With each year, there seem to be more and more distributed systems on the market to manage data volume, variety, and velocity. Among these systems, Hadoop and Spark are the two that continue to get the most mindshare. But how can you decide which is right for you?
If you want to process clickstream data, does it make sense to batch it and import it into HDFS, or work with Spark Streaming? If you’re looking to do machine learning and predictive modeling, would Mahout or MLLib suit your purposes better?
To add to the confusion, Spark and Hadoop often work together with Spark processing data that sits in HDFS, Hadoop’s file system. But, they are distinct and separate entities, each with their own pros and cons and specific business-use cases.
This article will take a look at two systems, from the following perspectives: architecture, performance, costs, security, and machine learning.
Hadoop got its start as a Yahoo project in 2006, becoming a top-level Apache open-source project later on. It’s a general-purpose form of distributed processing that has several components: the Hadoop Distributed File System (HDFS), which stores files in a Hadoop-native format and parallelizes them across a cluster; YARN, a schedule that coordinates application runtimes; and MapReduce, the algorithm that actually processes the data in parallel. Hadoop is built in Java, and accessible through many programming languages, for writing MapReduce code, including Python, through a Thrift client.

Request 1: In the Hadoop and Spark comparison, what programming language is Hadoop built in?

Records shown:
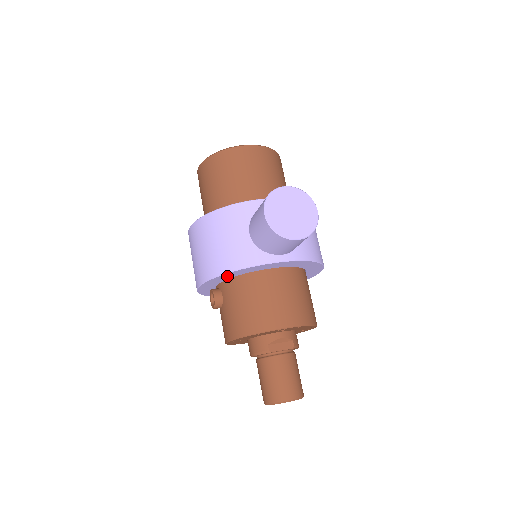
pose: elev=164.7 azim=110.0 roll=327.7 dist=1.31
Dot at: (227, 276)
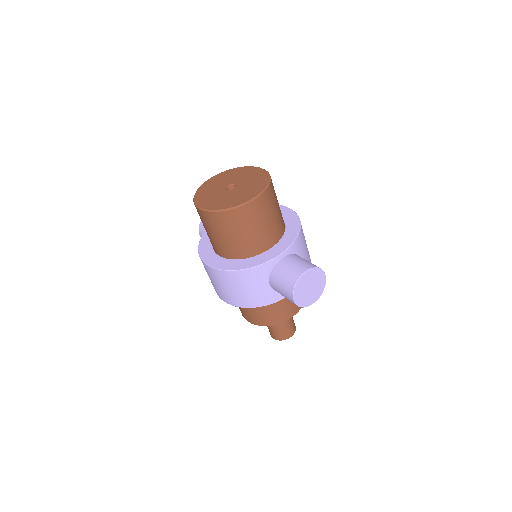
Dot at: occluded
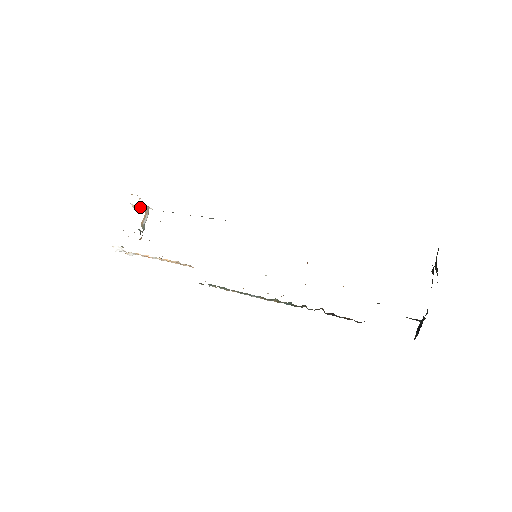
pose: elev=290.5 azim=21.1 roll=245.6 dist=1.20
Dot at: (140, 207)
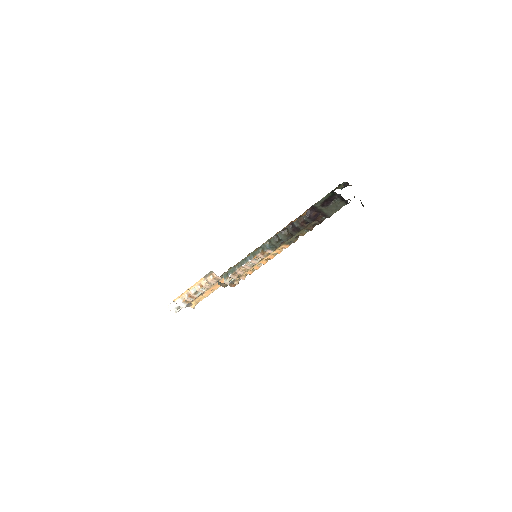
Dot at: occluded
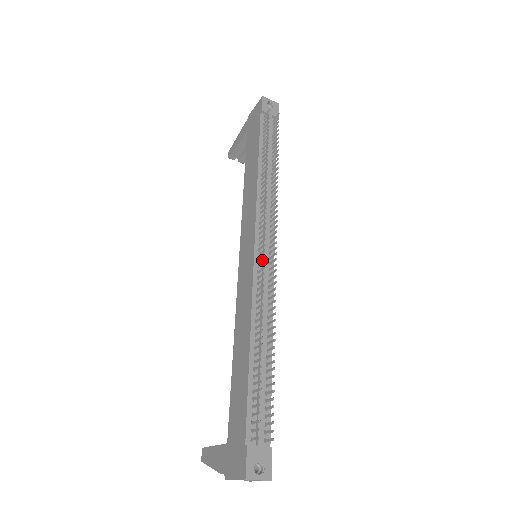
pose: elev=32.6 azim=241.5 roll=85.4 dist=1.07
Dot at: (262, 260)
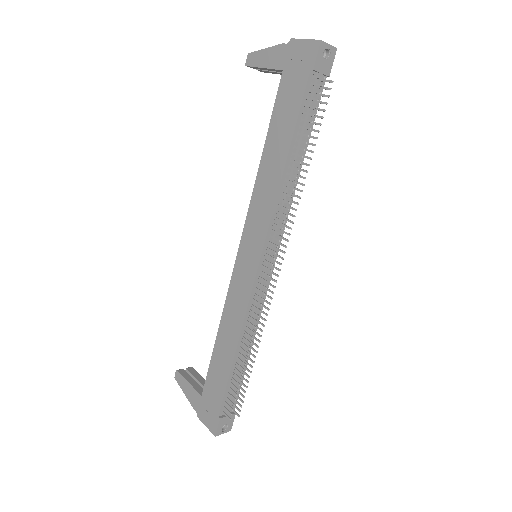
Dot at: (263, 276)
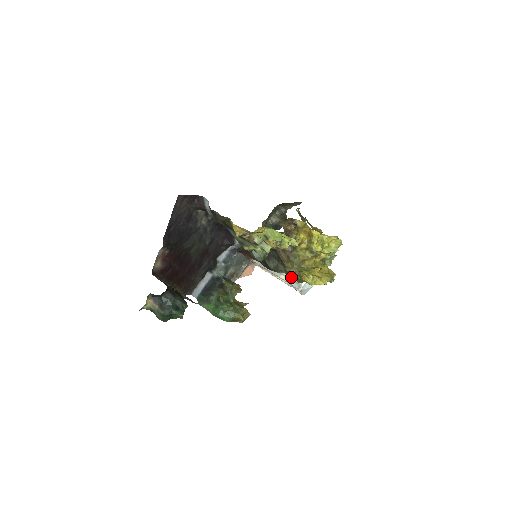
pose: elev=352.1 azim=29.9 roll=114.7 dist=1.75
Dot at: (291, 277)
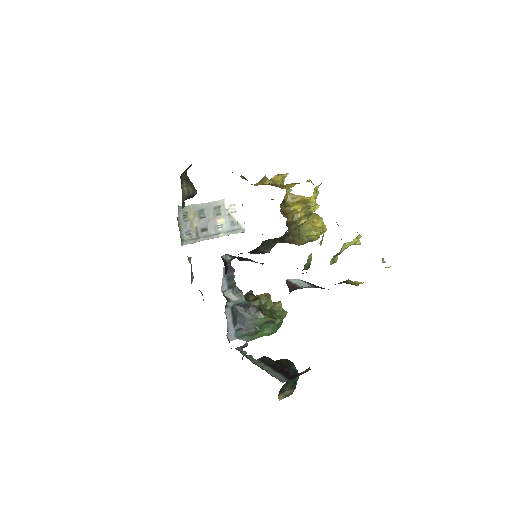
Dot at: occluded
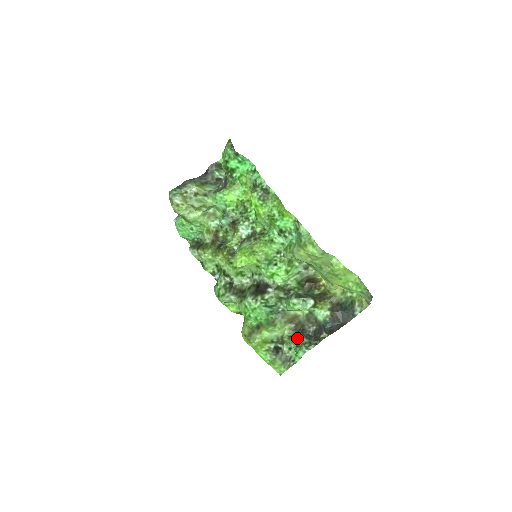
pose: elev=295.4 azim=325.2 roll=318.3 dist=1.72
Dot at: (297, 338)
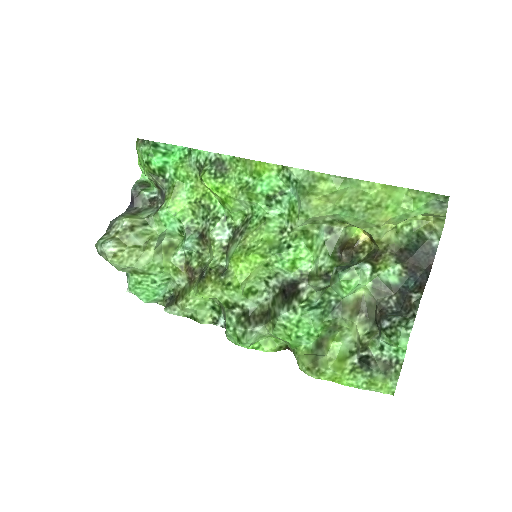
Dot at: (382, 326)
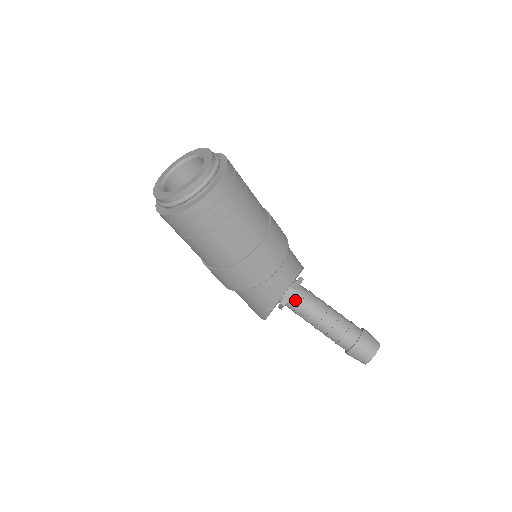
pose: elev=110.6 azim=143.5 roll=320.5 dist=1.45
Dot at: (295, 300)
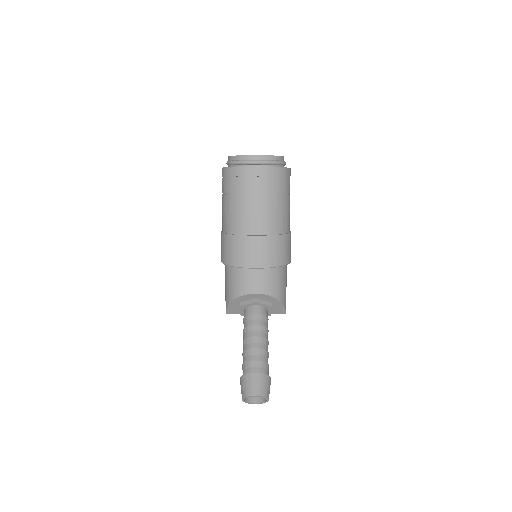
Dot at: (250, 310)
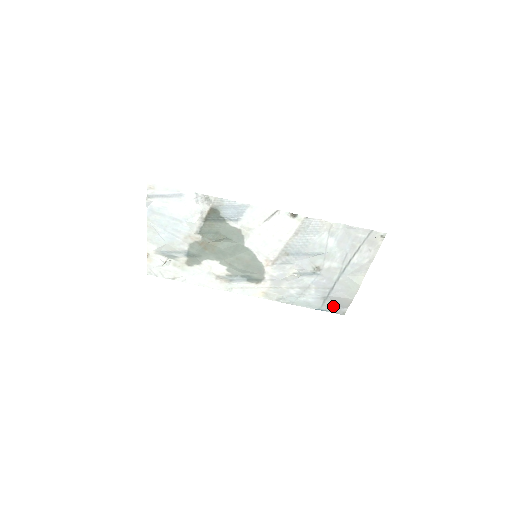
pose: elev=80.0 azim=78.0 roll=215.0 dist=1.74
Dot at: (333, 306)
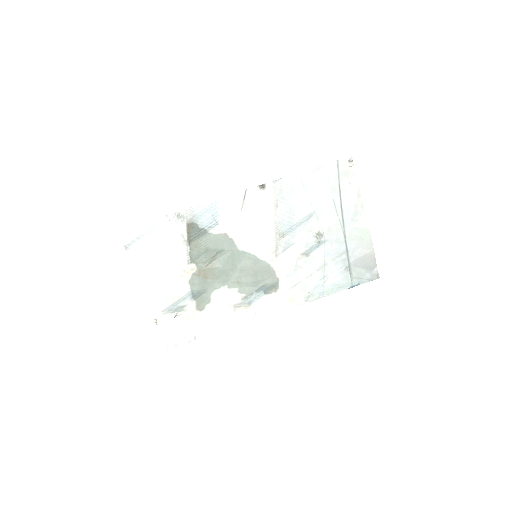
Dot at: (362, 274)
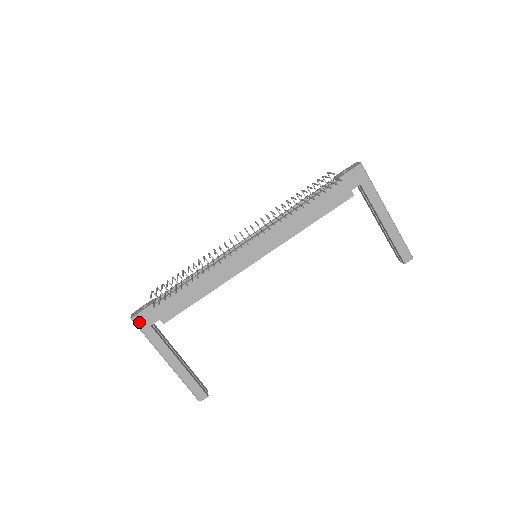
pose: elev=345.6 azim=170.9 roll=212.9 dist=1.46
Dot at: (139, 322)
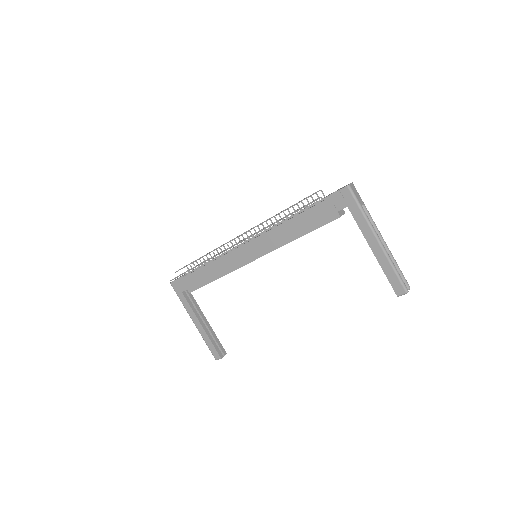
Dot at: (175, 287)
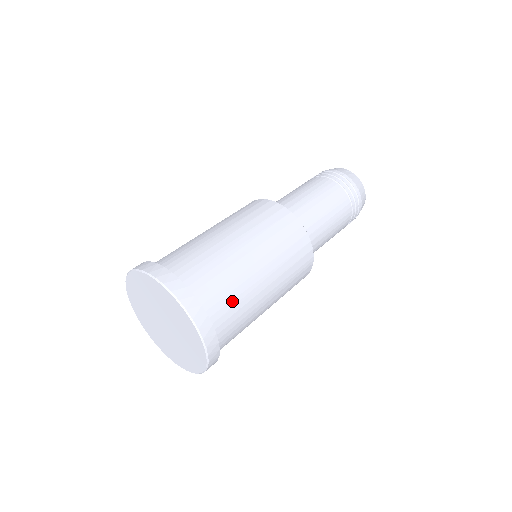
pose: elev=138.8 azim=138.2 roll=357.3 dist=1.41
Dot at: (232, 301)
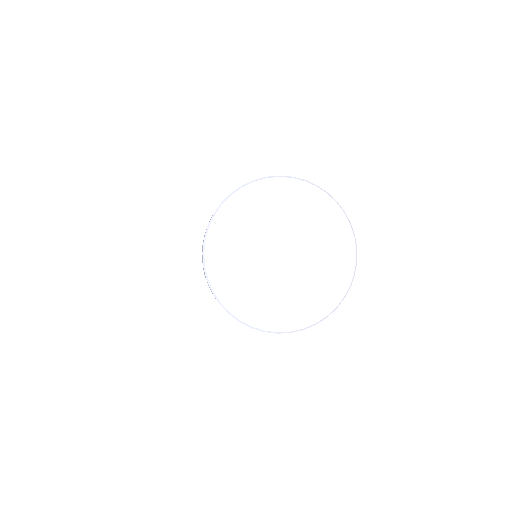
Dot at: occluded
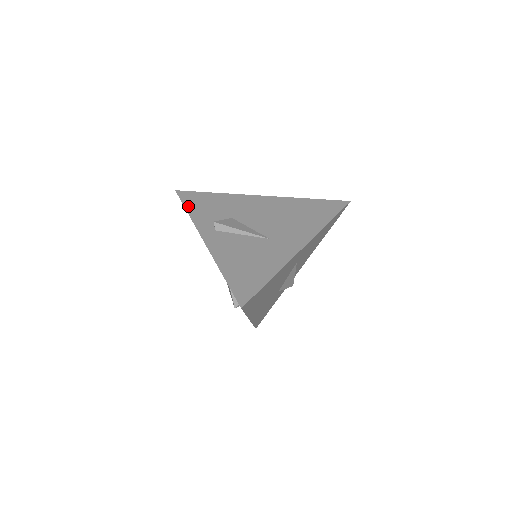
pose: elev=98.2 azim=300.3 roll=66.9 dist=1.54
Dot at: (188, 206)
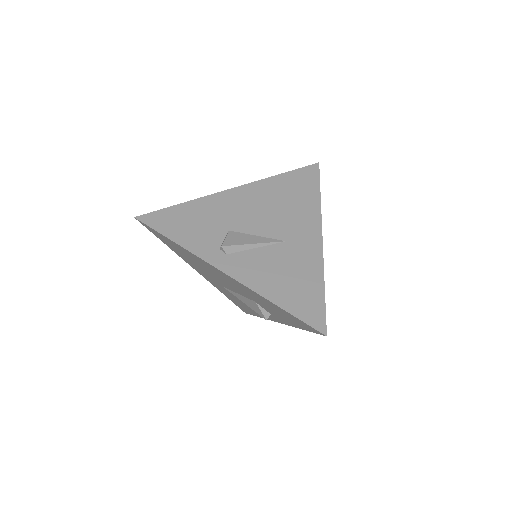
Dot at: (169, 234)
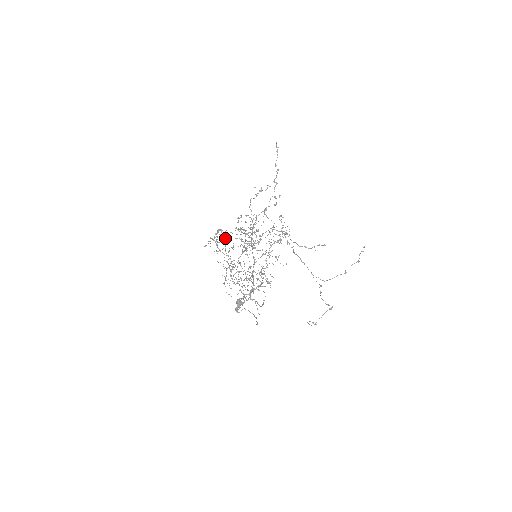
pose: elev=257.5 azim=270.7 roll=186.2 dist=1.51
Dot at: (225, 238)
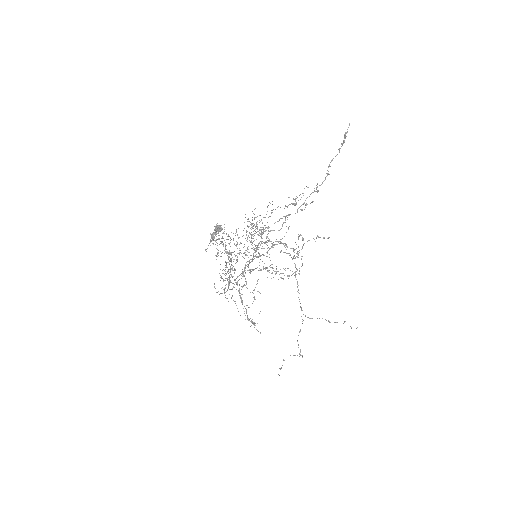
Dot at: occluded
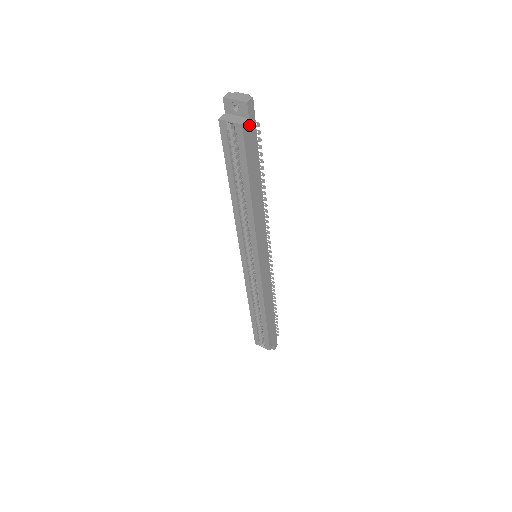
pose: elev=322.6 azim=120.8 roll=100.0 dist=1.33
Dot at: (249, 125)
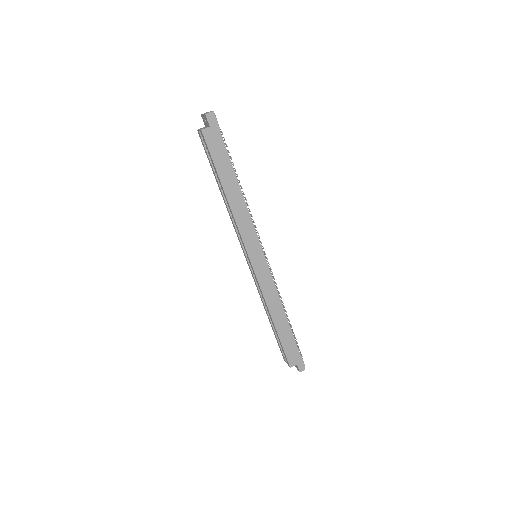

Request 2: From the entries, copy the lines starting at the line that contains "pose: elev=32.6 azim=241.5" and ending after the line that contains "Dot at: (175, 287)". Leave out the picture lines.

Final result 1: Java.

Final result 2:
pose: elev=32.6 azim=241.5 roll=85.4 dist=1.07
Dot at: (262, 260)
Dot at: (263, 276)
pose: elev=352.1 azim=29.9 roll=114.7 dist=1.75
Dot at: (291, 277)
Dot at: occluded
pose: elev=295.4 azim=325.2 roll=318.3 dist=1.72
Dot at: (297, 338)
Dot at: (382, 326)
pose: elev=110.6 azim=143.5 roll=320.5 dist=1.45
Dot at: (295, 300)
Dot at: (250, 310)
pose: elev=80.0 azim=78.0 roll=215.0 dist=1.74
Dot at: (333, 306)
Dot at: (362, 274)
pose: elev=345.6 azim=170.9 roll=212.9 dist=1.46
Dot at: (139, 322)
Dot at: (175, 287)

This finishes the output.